Saved entries:
▼
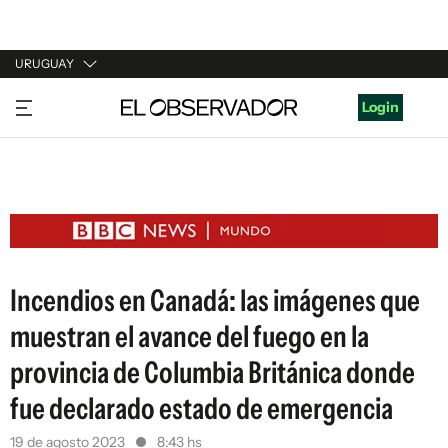
URUGUAY
URUGUAY
Login
ARGENTINA
ESPAÑA
ESTADOS UNIDOS
Incendios en Canadá: las imágenes que
muestran el avance del fuego en la
provincia de Columbia Británica donde
fue declarado estado de emergencia
19 de agosto 2023
8:43 hs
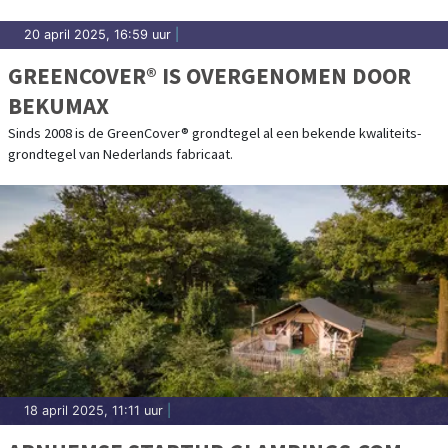
20 april 2025, 16:59 uur
|
GREENCOVER® IS OVERGENOMEN DOOR
BEKUMAX
Sinds 2008 is de GreenCover® grondtegel al een bekende kwaliteits-
grondtegel van Nederlands fabricaat.
18 april 2025, 11:11 uur
|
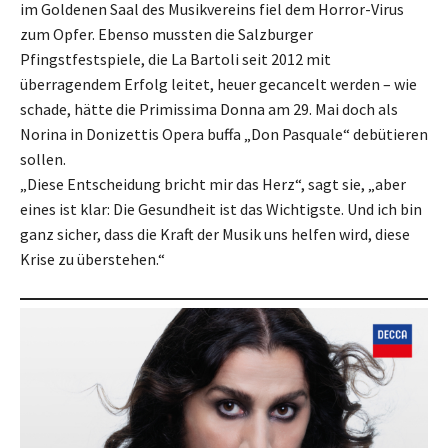
im Goldenen Saal des Musikvereins fiel dem Horror-Virus
zum Opfer. Ebenso mussten die Salzburger
Pfingstfestspiele, die La Bartoli seit 2012 mit
überragendem Erfolg leitet, heuer gecancelt werden – wie
schade, hätte die Primissima Donna am 29. Mai doch als
Norina in Donizettis Opera buffa „Don Pasquale“ debütieren
sollen.
„Diese Entscheidung bricht mir das Herz“, sagt sie, „aber
eines ist klar: Die Gesundheit ist das Wichtigste. Und ich bin
ganz sicher, dass die Kraft der Musik uns helfen wird, diese
Krise zu überstehen.“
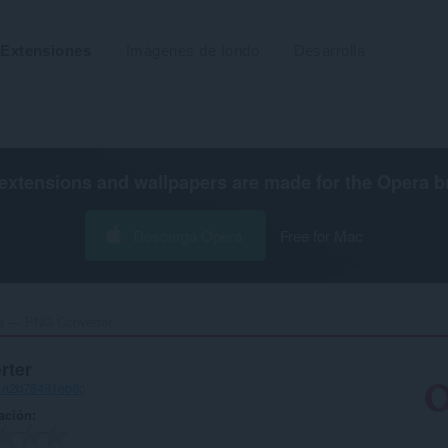
Extensiones
Imágenes de fondo
Desarrolla
extensions and wallpapers are made for the
Opera b
Descarga Opera
Free for Mac
a — PNG Converter‎
rter
3-a2b78491eb8c
ación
▲
● **DIRECTIONS**
Print the data word for word and omit the pictures.

● **ANSWER FOR THE TASK**
URUGUAY
URUGUAY
Login
ARGENTINA
ESPAÑA
ESTADOS UNIDOS
Incendios en Canadá: las imágenes que
muestran el avance del fuego en la
provincia de Columbia Británica donde
fue declarado estado de emergencia
19 de agosto 2023
8:43 hs
20 april 2025, 16:59 uur
|
GREENCOVER® IS OVERGENOMEN DOOR
BEKUMAX
Sinds 2008 is de GreenCover® grondtegel al een bekende kwaliteits-
grondtegel van Nederlands fabricaat.
18 april 2025, 11:11 uur
|
im Goldenen Saal des Musikvereins fiel dem Horror-Virus
zum Opfer. Ebenso mussten die Salzburger
Pfingstfestspiele, die La Bartoli seit 2012 mit
überragendem Erfolg leitet, heuer gecancelt werden – wie
schade, hätte die Primissima Donna am 29. Mai doch als
Norina in Donizettis Opera buffa „Don Pasquale“ debütieren
sollen.
„Diese Entscheidung bricht mir das Herz“, sagt sie, „aber
eines ist klar: Die Gesundheit ist das Wichtigste. Und ich bin
ganz sicher, dass die Kraft der Musik uns helfen wird, diese
Krise zu überstehen.“
Extensiones
Imágenes de fondo
Desarrolla
extensions and wallpapers are made for the
Opera b
Descarga Opera
Free for Mac
a — PNG Converter‎
rter
3-a2b78491eb8c
ación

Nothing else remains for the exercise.